Adhyatnika Geusan Ulun
(SMPN 1 Cipongkor)
Adalah menarik saat mengikuti acara bedah buku yang digelar tim penguatan pendidikan karakter (PPK) Kab. Bandung Barat baru-baru ini. Kegiatan yang yang diselenggarakan sebagai bentuk rasa syukur atas terbitnya karya best practice sejumlah penulis dari unsur guru, kepala sekolah, dan pengawas tersebut, mengilhami penulis untuk kembali mencoba memahami fenomena yang terjadi di tengah-tengah masyarakat saat ini.

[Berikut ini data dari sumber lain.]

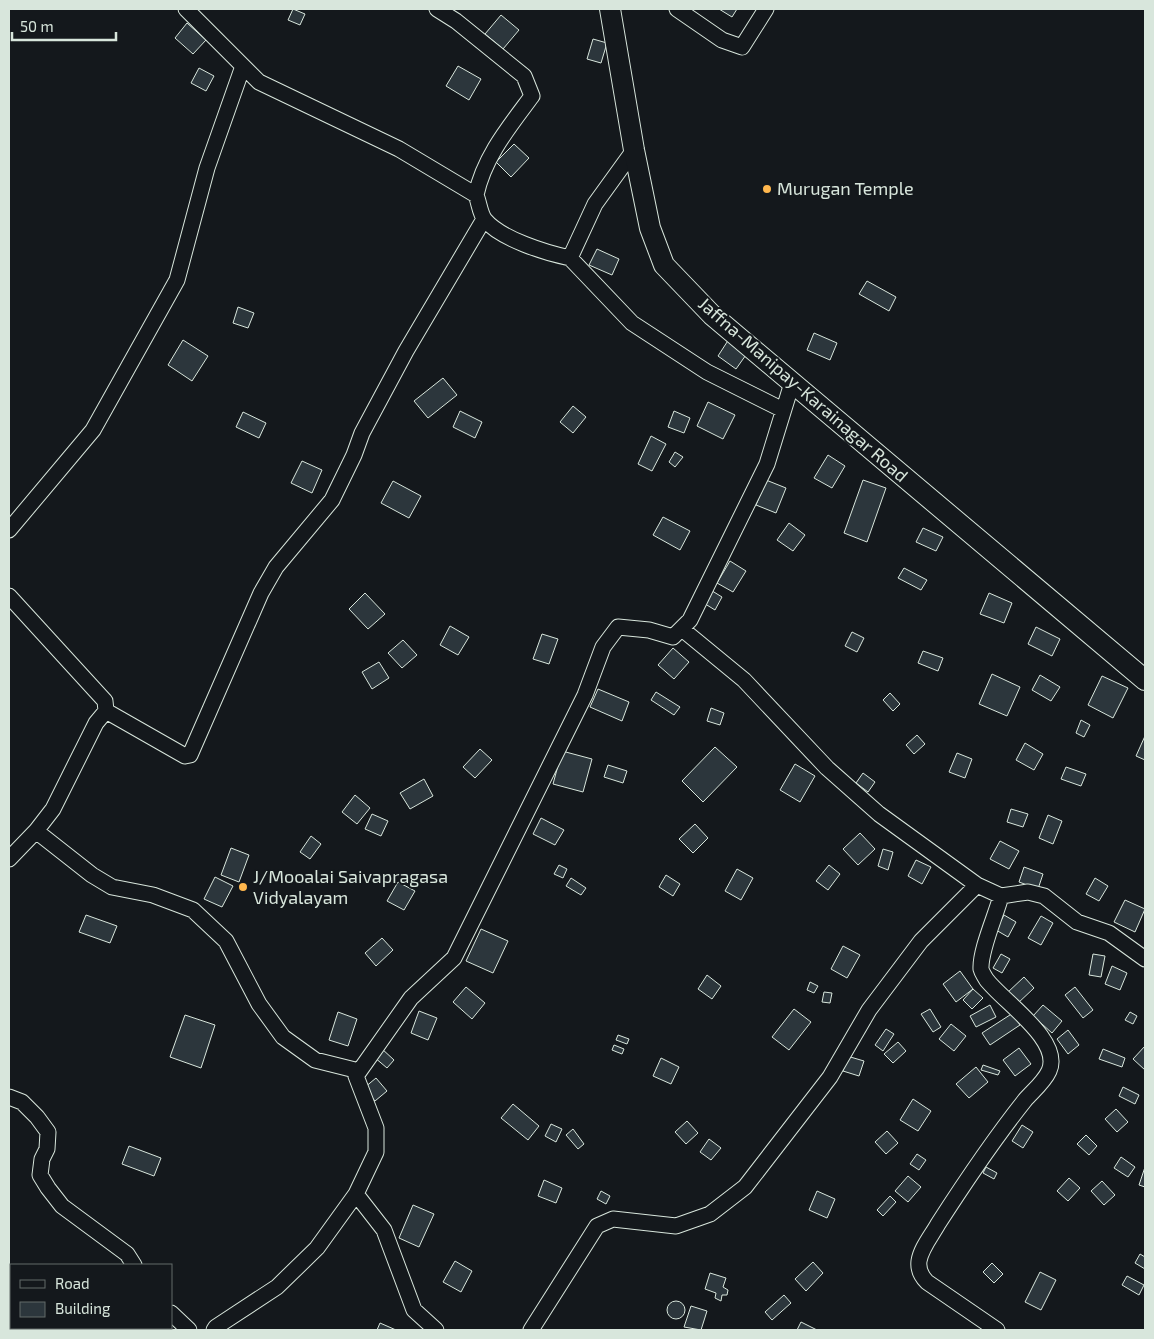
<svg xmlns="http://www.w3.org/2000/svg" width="1154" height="1339" viewBox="0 0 1154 1339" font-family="'Exo 2',sans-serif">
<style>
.building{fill:#2c363c;stroke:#d8e6dc}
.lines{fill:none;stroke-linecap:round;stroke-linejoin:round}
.minor-casing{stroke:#d8e6dc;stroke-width:17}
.major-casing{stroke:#d8e6dc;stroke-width:22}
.minor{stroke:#14181c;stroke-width:15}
.major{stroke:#14181c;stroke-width:20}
.poi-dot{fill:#ffb74d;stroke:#14181c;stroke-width:2}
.labels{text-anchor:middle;stroke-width:4;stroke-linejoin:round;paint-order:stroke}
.poi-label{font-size:18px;fill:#d8e6dc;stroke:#14181c;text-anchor:start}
.street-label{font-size:18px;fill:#d8e6dc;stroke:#14181c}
</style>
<rect width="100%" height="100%" fill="#14181c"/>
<path class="building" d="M 293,9 L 305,14 L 300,25 L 288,20 Z
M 719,9 L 737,9 L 732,17 Z
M 501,15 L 519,30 L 503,49 L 485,34 Z
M 187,23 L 206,40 L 193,54 L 175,38 Z
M 593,39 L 607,43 L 601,63 L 587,59 Z
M 458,66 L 481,79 L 469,100 L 446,86 Z
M 199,68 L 214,76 L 206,91 L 191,83 Z
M 514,144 L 529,158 L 511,177 L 496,162 Z
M 597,249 L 619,259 L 612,275 L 589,265 Z
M 867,281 L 896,297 L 889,311 L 859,294 Z
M 238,307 L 254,313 L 248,328 L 233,323 Z
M 814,333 L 837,343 L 830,360 L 807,350 Z
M 729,339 L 748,352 L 736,369 L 718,356 Z
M 183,340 L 208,356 L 192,381 L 168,365 Z
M 443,378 L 457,395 L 428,418 L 414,401 Z
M 708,402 L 735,415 L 723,439 L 697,426 Z
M 573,406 L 586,417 L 573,433 L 560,422 Z
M 460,411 L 482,422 L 475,438 L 453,427 Z
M 674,411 L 690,418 L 684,433 L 668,427 Z
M 243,412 L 266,423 L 259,438 L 236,427 Z
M 651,436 L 666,444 L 652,471 L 638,464 Z
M 675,452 L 683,457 L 675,467 L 669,462 Z
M 828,455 L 845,466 L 832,488 L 814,478 Z
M 302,461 L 322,470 L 312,493 L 291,483 Z
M 766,480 L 786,488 L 776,513 L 756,505 Z
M 863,480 L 886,488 L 867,542 L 844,533 Z
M 393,481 L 421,496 L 409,518 L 381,503 Z
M 663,517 L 690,531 L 680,550 L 653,535 Z
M 789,523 L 805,535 L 793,551 L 777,540 Z
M 923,528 L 943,537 L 936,551 L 916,542 Z
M 730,561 L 746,571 L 733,592 L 717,583 Z
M 904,568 L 927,580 L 921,590 L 898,578 Z
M 709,589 L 722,597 L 715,610 L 702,602 Z
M 365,593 L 385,614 L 368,629 L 349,609 Z
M 989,593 L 1012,603 L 1004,623 L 980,614 Z
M 450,626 L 469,637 L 458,655 L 440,645 Z
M 1036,627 L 1060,639 L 1052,656 L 1028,644 Z
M 852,632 L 864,638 L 857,652 L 845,646 Z
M 542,634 L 558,639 L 549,664 L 533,659 Z
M 403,640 L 417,655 L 402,668 L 388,653 Z
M 673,648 L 689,662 L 674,679 L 658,665 Z
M 923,651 L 943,658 L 938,671 L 918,663 Z
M 379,662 L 389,678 L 372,689 L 362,672 Z
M 992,674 L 1020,687 L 1007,716 L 979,704 Z
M 1040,675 L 1060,687 L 1051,701 L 1032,690 Z
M 1102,676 L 1128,688 L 1113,718 L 1088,705 Z
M 598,689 L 629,702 L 622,721 L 590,707 Z
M 656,692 L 680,707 L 674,715 L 651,700 Z
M 890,693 L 900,704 L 893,711 L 883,700 Z
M 711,708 L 724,713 L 720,725 L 707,721 Z
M 1081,720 L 1090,725 L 1084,737 L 1076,733 Z
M 917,735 L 925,744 L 914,754 L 906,745 Z
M 1145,736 L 1145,760 L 1136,756 Z
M 1025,743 L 1043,754 L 1034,770 L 1016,760 Z
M 715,747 L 737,767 L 703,802 L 682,781 Z
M 480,749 L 492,760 L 475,778 L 463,767 Z
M 562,751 L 592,759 L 583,792 L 553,784 Z
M 957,753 L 972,759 L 965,778 L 949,772 Z
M 795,764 L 815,776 L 800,802 L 780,790 Z
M 608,765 L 627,771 L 623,783 L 604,777 Z
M 1066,767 L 1086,774 L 1081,786 L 1061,779 Z
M 863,773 L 875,782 L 868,792 L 856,783 Z
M 424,779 L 433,796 L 410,809 L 400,793 Z
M 355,795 L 370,808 L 357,824 L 342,812 Z
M 1011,809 L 1028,814 L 1023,827 L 1007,822 Z
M 372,814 L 388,821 L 381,836 L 365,829 Z
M 1048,815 L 1062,821 L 1053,844 L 1039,838 Z
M 541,818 L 564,830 L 555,845 L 533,834 Z
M 695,824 L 708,838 L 693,853 L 679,839 Z
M 860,833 L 875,849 L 858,865 L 843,849 Z
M 311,836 L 321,844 L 310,859 L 300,852 Z
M 1000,841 L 1019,851 L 1009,869 L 990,859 Z
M 231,848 L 249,855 L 239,882 L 221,875 Z
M 883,849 L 893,852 L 888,870 L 878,866 Z
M 916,860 L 931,867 L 922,884 L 908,876 Z
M 559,865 L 567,869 L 563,878 L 554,874 Z
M 829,865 L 840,874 L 828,890 L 816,881 Z
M 1024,867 L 1043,874 L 1038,889 L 1019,882 Z
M 737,869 L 753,878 L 741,900 L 725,891 Z
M 666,875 L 680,884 L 673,896 L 659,887 Z
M 215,877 L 233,886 L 222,907 L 204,899 Z
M 571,878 L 586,888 L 581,895 L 566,886 Z
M 1095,878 L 1108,886 L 1099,901 L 1086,894 Z
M 398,882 L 415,891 L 404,910 L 387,901 Z
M 1125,900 L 1145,909 L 1135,932 L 1114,922 Z
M 86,915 L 117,926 L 110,943 L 79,932 Z
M 1004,915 L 1016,922 L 1008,937 L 996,930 Z
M 1041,916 L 1053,923 L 1041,945 L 1028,938 Z
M 481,929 L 508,941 L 493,973 L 466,961 Z
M 382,938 L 393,950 L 376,966 L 365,953 Z
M 843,946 L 860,955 L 847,978 L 831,969 Z
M 1001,954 L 1010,959 L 1002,973 L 993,968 Z
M 1093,954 L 1105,956 L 1101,977 L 1089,975 Z
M 1112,966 L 1127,973 L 1120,990 L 1105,984 Z
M 960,971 L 973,989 L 956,1002 L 943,984 Z
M 707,975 L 721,986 L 712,999 L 698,989 Z
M 1024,977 L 1034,988 L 1017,1004 L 1007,993 Z
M 810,982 L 818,986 L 814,993 L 807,990 Z
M 466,987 L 485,1003 L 472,1019 L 453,1002 Z
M 1075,987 L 1093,1010 L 1083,1018 L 1065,995 Z
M 973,989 L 983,998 L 972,1009 L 963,1000 Z
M 824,992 L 832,993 L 830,1003 L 822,1002 Z
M 990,1005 L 996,1017 L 976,1027 L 970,1016 Z
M 1043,1005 L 1062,1021 L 1052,1033 L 1033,1016 Z
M 794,1009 L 811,1022 L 789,1050 L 772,1037 Z
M 930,1009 L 941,1027 L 933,1032 L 921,1014 Z
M 419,1011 L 437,1018 L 428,1040 L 411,1033 Z
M 338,1012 L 357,1019 L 348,1046 L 329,1040 Z
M 1130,1012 L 1137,1016 L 1133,1024 L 1125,1020 Z
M 1013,1013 L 1020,1025 L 990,1045 L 982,1033 Z
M 185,1015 L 215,1025 L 201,1068 L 170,1057 Z
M 951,1024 L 966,1036 L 954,1051 L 939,1039 Z
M 886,1029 L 894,1034 L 883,1051 L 875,1045 Z
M 1068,1030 L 1079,1045 L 1068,1054 L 1057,1039 Z
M 618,1035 L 629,1039 L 627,1044 L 616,1040 Z
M 898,1042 L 906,1051 L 893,1063 L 884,1054 Z
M 614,1045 L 624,1049 L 622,1054 L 612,1050 Z
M 1145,1046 L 1145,1070 L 1133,1059 Z
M 381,1048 L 394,1060 L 387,1068 L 374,1057 Z
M 1019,1048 L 1031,1064 L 1015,1076 L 1003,1060 Z
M 1103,1049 L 1125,1058 L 1122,1067 L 1099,1059 Z
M 847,1056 L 864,1061 L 859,1076 L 843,1071 Z
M 661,1058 L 679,1067 L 671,1084 L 653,1076 Z
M 983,1065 L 1000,1071 L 998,1075 L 981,1070 Z
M 976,1067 L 988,1082 L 969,1098 L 956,1084 Z
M 376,1078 L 387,1091 L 375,1101 L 364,1088 Z
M 1123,1087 L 1139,1095 L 1135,1104 L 1119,1096 Z
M 913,1099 L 931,1111 L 918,1131 L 900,1120 Z
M 513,1104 L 539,1126 L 528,1140 L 501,1118 Z
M 1116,1109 L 1128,1122 L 1117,1132 L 1105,1119 Z
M 687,1121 L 698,1133 L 686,1144 L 675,1132 Z
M 551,1124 L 562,1129 L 556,1142 L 545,1136 Z
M 1022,1125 L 1033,1132 L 1023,1148 L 1012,1141 Z
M 573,1129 L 584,1144 L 578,1149 L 566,1135 Z
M 887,1131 L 898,1143 L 886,1154 L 875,1142 Z
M 1086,1135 L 1097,1146 L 1089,1155 L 1077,1144 Z
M 709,1139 L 721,1148 L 711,1160 L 700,1152 Z
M 129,1146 L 161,1158 L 154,1176 L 122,1164 Z
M 917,1154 L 926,1160 L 919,1170 L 910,1164 Z
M 1121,1157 L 1135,1167 L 1128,1177 L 1114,1168 Z
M 986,1167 L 997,1173 L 994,1179 L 983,1173 Z
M 1145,1167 L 1145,1187 L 1139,1185 Z
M 908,1176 L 921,1187 L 908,1202 L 895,1191 Z
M 1069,1178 L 1080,1188 L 1068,1201 L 1057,1191 Z
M 544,1180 L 562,1188 L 556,1203 L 538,1196 Z
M 1102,1181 L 1115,1195 L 1104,1205 L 1091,1191 Z
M 601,1191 L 610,1196 L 606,1204 L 597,1199 Z
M 817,1191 L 835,1199 L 827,1218 L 809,1210 Z
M 890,1196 L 896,1202 L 883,1216 L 877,1210 Z
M 413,1205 L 434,1214 L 419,1247 L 399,1238 Z
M 1140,1254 L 1145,1257 L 1145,1269 L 1135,1263 Z
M 455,1261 L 472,1271 L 461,1292 L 443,1282 Z
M 813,1262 L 823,1273 L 806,1291 L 795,1279 Z
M 992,1263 L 1003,1274 L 994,1283 L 983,1272 Z
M 1040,1272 L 1056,1280 L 1041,1310 L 1025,1302 Z
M 710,1273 L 726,1278 L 723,1287 L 728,1290 L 727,1295 L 722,1295 L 721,1301 L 715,1298 L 716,1293 L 705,1289 Z
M 1127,1276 L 1144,1285 L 1139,1295 L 1122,1285 Z
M 784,1295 L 791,1303 L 772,1320 L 765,1312 Z
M667 1310a9 9 0 1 1 18 0a9 9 0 1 1-18 0Z
M 691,1306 L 707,1311 L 701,1330 L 684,1327 Z
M 801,1322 L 817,1330 L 797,1330 Z
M 380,1323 L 396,1330 L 377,1330 Z"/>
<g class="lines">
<defs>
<path id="minor" d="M 186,9 L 259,82 L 399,149 L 476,195 C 479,202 480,214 485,220 C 501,239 546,253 570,258 L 595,204 L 634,150
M 437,9 L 456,21 L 524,76 L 532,96 C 509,127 484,157 476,195
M 677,9 L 722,40 L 742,47 L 766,9
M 570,258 L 632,323 L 707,372 L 783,410
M 9,530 L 93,430 L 177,280 L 207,168 L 243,66
M 9,596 L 105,701 L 106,711 L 185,756 L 190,755 L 261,593 L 276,567 L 332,500 L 354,455 L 362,433 L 406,351 L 484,219
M 682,629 L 744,680 L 827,768 L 879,814 L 977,885 L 1001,896 L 1028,892 L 1044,896 L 1077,922 L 1109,933 L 1145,959
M 36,831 L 92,875 L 112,887 L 153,895 L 193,910 L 226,941 L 259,1004 L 283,1037 L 315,1060 L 359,1071
M 9,859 L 36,831 L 53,809 L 96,723 L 106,711
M 9,1097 L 22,1102 L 37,1117 L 48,1132 L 47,1149 L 42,1159 L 40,1175 L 48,1188 L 62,1206 L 127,1254 L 134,1265
M 356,1194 L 384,1230 L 414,1310 L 436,1330
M 171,1313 L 189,1330
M 214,1330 L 216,1327 L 277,1287 L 317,1248 L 356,1194 L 376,1152 L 376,1128 L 356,1076 L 411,998 L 454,958 L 585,695 L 603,647 L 618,627 L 649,630 L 673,637 L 690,620 L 767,464 L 792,383
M 531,1330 L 597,1226 L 613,1219 L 676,1226 L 710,1214 L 745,1187 L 830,1077 L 869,1010 L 921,941 L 977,885
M 997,1330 L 927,1282 C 921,1276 918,1269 919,1261 C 921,1248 932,1235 938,1224 C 965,1182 994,1139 1025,1100 C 1033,1091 1044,1082 1049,1071 C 1063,1040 1002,1001 986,979 C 984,975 982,973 981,969 C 980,950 996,915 1001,896"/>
<path id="major" d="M 610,9 L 634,150 L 650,228 L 664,265 L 712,315 L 1145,680"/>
</defs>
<use href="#minor" class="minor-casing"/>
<use href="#major" class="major-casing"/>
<use href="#minor" class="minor"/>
<use href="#major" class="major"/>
</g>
<g class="poi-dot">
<circle cx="767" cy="189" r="5"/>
<circle cx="243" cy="887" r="5"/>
</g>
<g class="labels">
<g class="poi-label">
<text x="777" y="195">Murugan Temple</text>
<text x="253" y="883">J/Mooalai Saivapragasa<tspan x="253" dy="21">Vidyalayam</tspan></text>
</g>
<g class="street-label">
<text transform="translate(803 390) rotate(41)" y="6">Jaffna-Manipay-Karainagar Road</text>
</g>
</g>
<rect width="1154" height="1339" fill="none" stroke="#d8e6dc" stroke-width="20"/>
<rect x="10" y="1264" width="162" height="65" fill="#14181c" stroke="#626a69"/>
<rect x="20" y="1280" width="25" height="8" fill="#14181c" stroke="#626a69"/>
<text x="55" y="1289" font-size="15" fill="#d8e6dc">Road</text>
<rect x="20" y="1302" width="25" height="15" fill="#2c363c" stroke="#626a69"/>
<text x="55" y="1314" font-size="15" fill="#d8e6dc">Building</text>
<path d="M12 32v8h104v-8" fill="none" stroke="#d8e6dc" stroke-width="2.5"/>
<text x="20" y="32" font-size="15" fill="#d8e6dc" stroke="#14181c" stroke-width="4" paint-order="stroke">50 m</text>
</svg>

Setelah diungkapkan oleh salah seorang keynote speaker tentang mirisnya perilaku bullying oleh para pengguna media sosial, dan belum berhentinya hembusan berita hoax yang seolah tidak mempedulikan sanksi yang akan diterima dari para penegak hukum, membuat penulis mencoba mengangkat kembali sejumlah hal penting tentang sangat mendesaknya penerapan penguatan pendidikan karakter di lingkungan sekolah. Tentu hal ini tidak lepas dari desain besar pendidikan Indonesia yang berharap agar dengan pendidikan karakter akan terwujud profil pelajar Pancasila yang didam-idamkan semua pihak.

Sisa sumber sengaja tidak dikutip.